Direction
[00:00:00] You are listening to the Daily Five, an experimental podcast by Aurooba, where I talk about something for five minutes. So let's get to it, shall we? Effort without clear direction is wasted effort. This is a quote I read the other day from Thomas Frank on Twitter, and I was thinking about it, naturally. You know, if you asked me nine years ago where I'd be today, I would've told you that in 9 to 10 years, I hope to run a hipster-esque coworking space with great coffee, a stationary and yoga studio, a spiritual room, and weekly coding and design workshops that I run with a co-founder and a small team, maybe in Vancouver, somewhere close to the ocean.
[00:01:02] 9 years ago, I was just starting out in my career and my goals and aspirations were based on the trends of the day and very university-culture centric, because that's what I knew. So that was the direction I set out towards. I think a lot of people have trouble figuring out what they want because they feel the pressure to choose correctly.
[00:01:30] Like somehow if you really decide what you want, you can never change your mind and you'll be a failure, if you do anything else. You'll have settled. Well, I think that is just about a boatload of nonsense. Whoever and whatever made us feel that way is nonsensical. It is worthwhile to have a clear direction, a goal you're working towards.
[00:01:56] No one said that direction cannot change. That your goals can't evolve as you learn more, discover more, see more, feel more. Don't get me wrong, there's something to be said for persistence, for not giving up when the going gets tough, and sometimes it's not that things get hard, it's that what we want changes, and when that happens, we are allowed to change our mind.

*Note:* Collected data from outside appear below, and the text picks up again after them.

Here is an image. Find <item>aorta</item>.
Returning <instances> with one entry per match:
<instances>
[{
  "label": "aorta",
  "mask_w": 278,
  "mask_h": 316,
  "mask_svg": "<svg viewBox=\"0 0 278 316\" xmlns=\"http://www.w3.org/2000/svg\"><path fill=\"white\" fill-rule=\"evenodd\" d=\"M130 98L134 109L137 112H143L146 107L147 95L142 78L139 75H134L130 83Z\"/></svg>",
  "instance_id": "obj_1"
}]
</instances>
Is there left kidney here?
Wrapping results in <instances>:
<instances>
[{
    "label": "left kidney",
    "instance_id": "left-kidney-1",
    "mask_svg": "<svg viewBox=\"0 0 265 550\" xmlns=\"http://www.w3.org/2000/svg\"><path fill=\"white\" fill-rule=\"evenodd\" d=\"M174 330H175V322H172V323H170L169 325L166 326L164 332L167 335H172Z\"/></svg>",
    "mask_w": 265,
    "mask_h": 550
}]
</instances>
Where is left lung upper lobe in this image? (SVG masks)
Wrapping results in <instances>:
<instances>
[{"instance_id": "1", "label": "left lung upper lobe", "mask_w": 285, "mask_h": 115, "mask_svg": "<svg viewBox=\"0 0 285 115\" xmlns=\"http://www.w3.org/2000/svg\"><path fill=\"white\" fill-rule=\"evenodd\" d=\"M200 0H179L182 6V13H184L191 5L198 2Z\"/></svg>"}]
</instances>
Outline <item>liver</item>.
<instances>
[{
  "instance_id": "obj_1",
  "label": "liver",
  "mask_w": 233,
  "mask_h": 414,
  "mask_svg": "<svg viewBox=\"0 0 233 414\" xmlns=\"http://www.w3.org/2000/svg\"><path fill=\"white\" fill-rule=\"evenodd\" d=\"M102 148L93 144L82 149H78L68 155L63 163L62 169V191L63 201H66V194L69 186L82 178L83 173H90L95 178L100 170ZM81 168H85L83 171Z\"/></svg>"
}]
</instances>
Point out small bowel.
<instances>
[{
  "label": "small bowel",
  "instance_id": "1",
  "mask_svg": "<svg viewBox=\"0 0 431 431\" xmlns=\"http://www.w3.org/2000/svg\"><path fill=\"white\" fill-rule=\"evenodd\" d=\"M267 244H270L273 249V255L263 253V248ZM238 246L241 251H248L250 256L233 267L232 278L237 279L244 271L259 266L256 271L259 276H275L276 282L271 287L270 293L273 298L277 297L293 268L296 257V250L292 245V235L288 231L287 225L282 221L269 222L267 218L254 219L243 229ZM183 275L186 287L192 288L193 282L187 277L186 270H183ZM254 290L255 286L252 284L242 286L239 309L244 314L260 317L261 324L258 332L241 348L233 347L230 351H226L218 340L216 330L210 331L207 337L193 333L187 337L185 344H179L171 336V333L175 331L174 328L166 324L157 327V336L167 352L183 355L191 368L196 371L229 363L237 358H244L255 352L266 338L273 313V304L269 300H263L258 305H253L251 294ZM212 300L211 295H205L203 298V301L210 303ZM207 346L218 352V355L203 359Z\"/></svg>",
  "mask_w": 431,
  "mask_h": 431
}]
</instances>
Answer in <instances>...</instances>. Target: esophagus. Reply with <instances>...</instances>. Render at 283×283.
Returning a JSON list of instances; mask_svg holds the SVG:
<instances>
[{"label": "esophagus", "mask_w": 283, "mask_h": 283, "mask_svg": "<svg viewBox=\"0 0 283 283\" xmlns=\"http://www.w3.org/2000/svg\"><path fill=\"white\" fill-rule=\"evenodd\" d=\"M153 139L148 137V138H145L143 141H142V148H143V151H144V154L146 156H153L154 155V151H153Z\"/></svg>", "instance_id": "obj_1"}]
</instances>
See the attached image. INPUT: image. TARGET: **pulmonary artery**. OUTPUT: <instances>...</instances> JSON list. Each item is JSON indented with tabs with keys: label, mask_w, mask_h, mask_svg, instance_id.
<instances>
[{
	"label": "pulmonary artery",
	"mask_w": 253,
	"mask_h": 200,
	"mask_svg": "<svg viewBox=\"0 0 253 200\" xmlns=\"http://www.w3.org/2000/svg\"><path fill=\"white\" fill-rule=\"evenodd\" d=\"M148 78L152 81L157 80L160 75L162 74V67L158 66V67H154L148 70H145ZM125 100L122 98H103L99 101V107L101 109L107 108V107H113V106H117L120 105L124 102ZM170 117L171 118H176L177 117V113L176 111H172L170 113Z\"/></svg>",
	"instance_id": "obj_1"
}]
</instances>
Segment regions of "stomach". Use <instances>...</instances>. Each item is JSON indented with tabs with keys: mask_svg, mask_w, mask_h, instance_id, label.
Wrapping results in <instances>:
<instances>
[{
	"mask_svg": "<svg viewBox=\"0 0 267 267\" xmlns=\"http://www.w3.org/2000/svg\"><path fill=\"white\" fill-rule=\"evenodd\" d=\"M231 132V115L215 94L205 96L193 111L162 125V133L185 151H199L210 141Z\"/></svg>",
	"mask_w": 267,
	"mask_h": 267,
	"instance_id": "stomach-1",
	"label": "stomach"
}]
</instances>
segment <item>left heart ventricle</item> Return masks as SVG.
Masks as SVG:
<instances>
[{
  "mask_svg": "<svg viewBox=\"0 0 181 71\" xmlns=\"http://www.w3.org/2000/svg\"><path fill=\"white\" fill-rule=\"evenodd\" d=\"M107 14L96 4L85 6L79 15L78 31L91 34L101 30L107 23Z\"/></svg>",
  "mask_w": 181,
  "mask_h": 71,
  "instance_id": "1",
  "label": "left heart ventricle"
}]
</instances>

[00:02:28] We are allowed to change direction. What I wanted out of my life has changed a lot over the years in all the different parts of my life. For example, when I was 12, I was convinced I'd be married by the time I was 22. When I was 17, I was setting up my life to eventually get a PhD, not freelance and, you know, run my own business or do any of the things that I do today.

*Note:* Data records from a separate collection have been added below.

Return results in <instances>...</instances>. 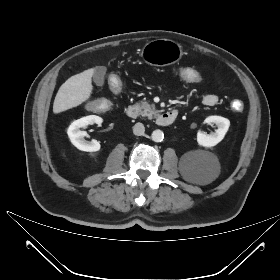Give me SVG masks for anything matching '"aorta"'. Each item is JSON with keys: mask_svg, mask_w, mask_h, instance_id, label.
Returning a JSON list of instances; mask_svg holds the SVG:
<instances>
[{"mask_svg": "<svg viewBox=\"0 0 280 280\" xmlns=\"http://www.w3.org/2000/svg\"><path fill=\"white\" fill-rule=\"evenodd\" d=\"M151 138L154 142H161L164 138V133L159 129L154 130L151 134Z\"/></svg>", "mask_w": 280, "mask_h": 280, "instance_id": "1", "label": "aorta"}]
</instances>
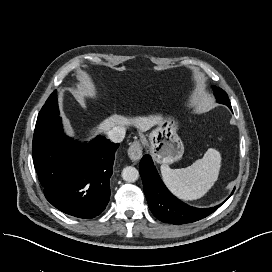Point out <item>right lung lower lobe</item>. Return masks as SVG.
Segmentation results:
<instances>
[{
    "label": "right lung lower lobe",
    "mask_w": 272,
    "mask_h": 272,
    "mask_svg": "<svg viewBox=\"0 0 272 272\" xmlns=\"http://www.w3.org/2000/svg\"><path fill=\"white\" fill-rule=\"evenodd\" d=\"M119 144L98 136L87 144L63 134L60 116L36 122L32 156L46 199L78 218L99 215L110 198V177Z\"/></svg>",
    "instance_id": "right-lung-lower-lobe-1"
}]
</instances>
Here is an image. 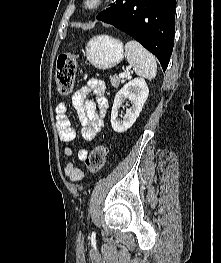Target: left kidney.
<instances>
[{"mask_svg": "<svg viewBox=\"0 0 221 263\" xmlns=\"http://www.w3.org/2000/svg\"><path fill=\"white\" fill-rule=\"evenodd\" d=\"M148 94V86L145 80L142 78H135L129 81L116 94L111 111V125L115 132H125L134 124L140 112L142 111ZM126 99H129L132 105L126 110L123 120H119L118 110L122 102H124Z\"/></svg>", "mask_w": 221, "mask_h": 263, "instance_id": "1", "label": "left kidney"}]
</instances>
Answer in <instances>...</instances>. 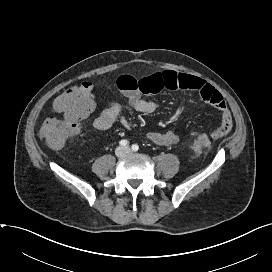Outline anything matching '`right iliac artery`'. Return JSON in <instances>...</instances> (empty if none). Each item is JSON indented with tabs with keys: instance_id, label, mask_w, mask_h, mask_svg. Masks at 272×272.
<instances>
[{
	"instance_id": "82829eb1",
	"label": "right iliac artery",
	"mask_w": 272,
	"mask_h": 272,
	"mask_svg": "<svg viewBox=\"0 0 272 272\" xmlns=\"http://www.w3.org/2000/svg\"><path fill=\"white\" fill-rule=\"evenodd\" d=\"M119 144H120L121 146H127V145L129 144V142H128L127 140L123 139V140H121V141L119 142Z\"/></svg>"
}]
</instances>
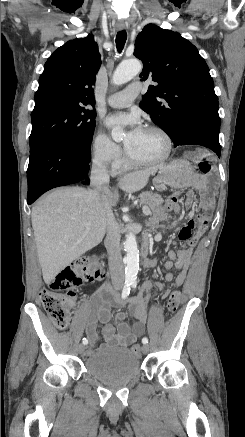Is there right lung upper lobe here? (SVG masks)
<instances>
[{"label": "right lung upper lobe", "instance_id": "cb5924a9", "mask_svg": "<svg viewBox=\"0 0 245 437\" xmlns=\"http://www.w3.org/2000/svg\"><path fill=\"white\" fill-rule=\"evenodd\" d=\"M100 65L101 57L92 35L59 47L45 63L35 106L51 102L94 106L93 85Z\"/></svg>", "mask_w": 245, "mask_h": 437}]
</instances>
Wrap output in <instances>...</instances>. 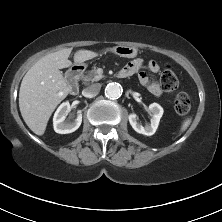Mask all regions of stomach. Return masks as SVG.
Returning a JSON list of instances; mask_svg holds the SVG:
<instances>
[{"instance_id": "stomach-1", "label": "stomach", "mask_w": 222, "mask_h": 222, "mask_svg": "<svg viewBox=\"0 0 222 222\" xmlns=\"http://www.w3.org/2000/svg\"><path fill=\"white\" fill-rule=\"evenodd\" d=\"M113 52L119 55L120 57L134 58L137 56L138 50L135 47L120 45L113 48ZM76 64L84 67L86 66L84 62H79Z\"/></svg>"}]
</instances>
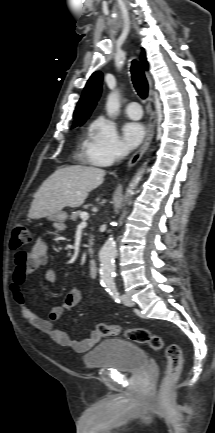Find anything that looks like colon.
Returning <instances> with one entry per match:
<instances>
[{
    "label": "colon",
    "mask_w": 215,
    "mask_h": 433,
    "mask_svg": "<svg viewBox=\"0 0 215 433\" xmlns=\"http://www.w3.org/2000/svg\"><path fill=\"white\" fill-rule=\"evenodd\" d=\"M31 242V233L28 227L22 223H16L12 231L11 247L19 249ZM96 331L102 337L117 336L123 334L127 339L138 344H147L153 349L164 350L167 367L162 382L165 390L170 383L179 375L182 369L181 349L177 344L164 345L162 339L145 328H124L119 325L98 323Z\"/></svg>",
    "instance_id": "colon-1"
}]
</instances>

[00:02:58] There was a time when I was convinced I was gonna get, you know, making kids really early and doing all of that. Then I changed my mind about that too. I, I think our fundamental values don't change _very_ often. They definitely evolve over time with our life experiences and with that comes more clarity, which often makes us change direction actually.

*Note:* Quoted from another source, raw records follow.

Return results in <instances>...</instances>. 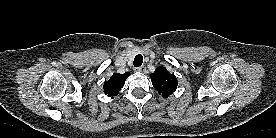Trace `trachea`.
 Segmentation results:
<instances>
[{
  "instance_id": "1",
  "label": "trachea",
  "mask_w": 276,
  "mask_h": 138,
  "mask_svg": "<svg viewBox=\"0 0 276 138\" xmlns=\"http://www.w3.org/2000/svg\"><path fill=\"white\" fill-rule=\"evenodd\" d=\"M143 63V56L141 54L136 55L133 64L135 67H140Z\"/></svg>"
}]
</instances>
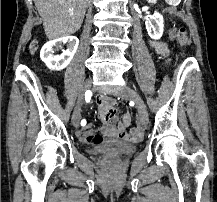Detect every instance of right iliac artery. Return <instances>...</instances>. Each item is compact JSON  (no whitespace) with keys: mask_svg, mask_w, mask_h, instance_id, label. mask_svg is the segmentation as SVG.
Instances as JSON below:
<instances>
[{"mask_svg":"<svg viewBox=\"0 0 217 202\" xmlns=\"http://www.w3.org/2000/svg\"><path fill=\"white\" fill-rule=\"evenodd\" d=\"M91 96H92V93H91L89 90L86 91V92H85V101H86V102H91V101H92ZM81 125H82V126H85V125H86V120H85V119H83V120L81 121Z\"/></svg>","mask_w":217,"mask_h":202,"instance_id":"82829eb1","label":"right iliac artery"}]
</instances>
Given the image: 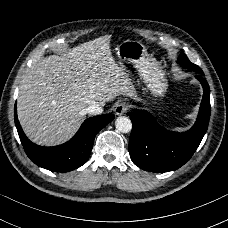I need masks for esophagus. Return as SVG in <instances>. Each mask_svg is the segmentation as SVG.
I'll list each match as a JSON object with an SVG mask.
<instances>
[{
  "label": "esophagus",
  "instance_id": "34e87169",
  "mask_svg": "<svg viewBox=\"0 0 228 228\" xmlns=\"http://www.w3.org/2000/svg\"><path fill=\"white\" fill-rule=\"evenodd\" d=\"M130 105L126 102H122L116 105L115 107V114L117 116H121L123 115L128 109H129Z\"/></svg>",
  "mask_w": 228,
  "mask_h": 228
}]
</instances>
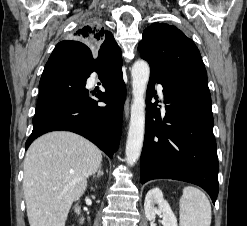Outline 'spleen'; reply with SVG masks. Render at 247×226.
Here are the masks:
<instances>
[{
  "mask_svg": "<svg viewBox=\"0 0 247 226\" xmlns=\"http://www.w3.org/2000/svg\"><path fill=\"white\" fill-rule=\"evenodd\" d=\"M180 226H210L211 205L199 189L187 186L180 198Z\"/></svg>",
  "mask_w": 247,
  "mask_h": 226,
  "instance_id": "spleen-1",
  "label": "spleen"
}]
</instances>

[00:03:29] But maybe it's actually that what feels like a change of direction from the outside is really just a minor internal adjustment that brings us more in alignment with what we truly wanted in the first place. I think it is important to have _a_ direction. You know, it's not so important to have the right direction because what is right is often fairly relative and it changes with time, circumstance, the people in your life, the people you surround yourself with.
[00:04:15] And I think as long as you're not yo-yoing with the wind, uh, it's okay to let go of some of that internal pressure to choose correctly. It's far more important to decide on a direction – to always be working towards some kind of direction and be making effort towards that. And of course, reevaluating from time to time.
[00:04:43] Yeah. Thanks for listening. Talk to you tomorrow.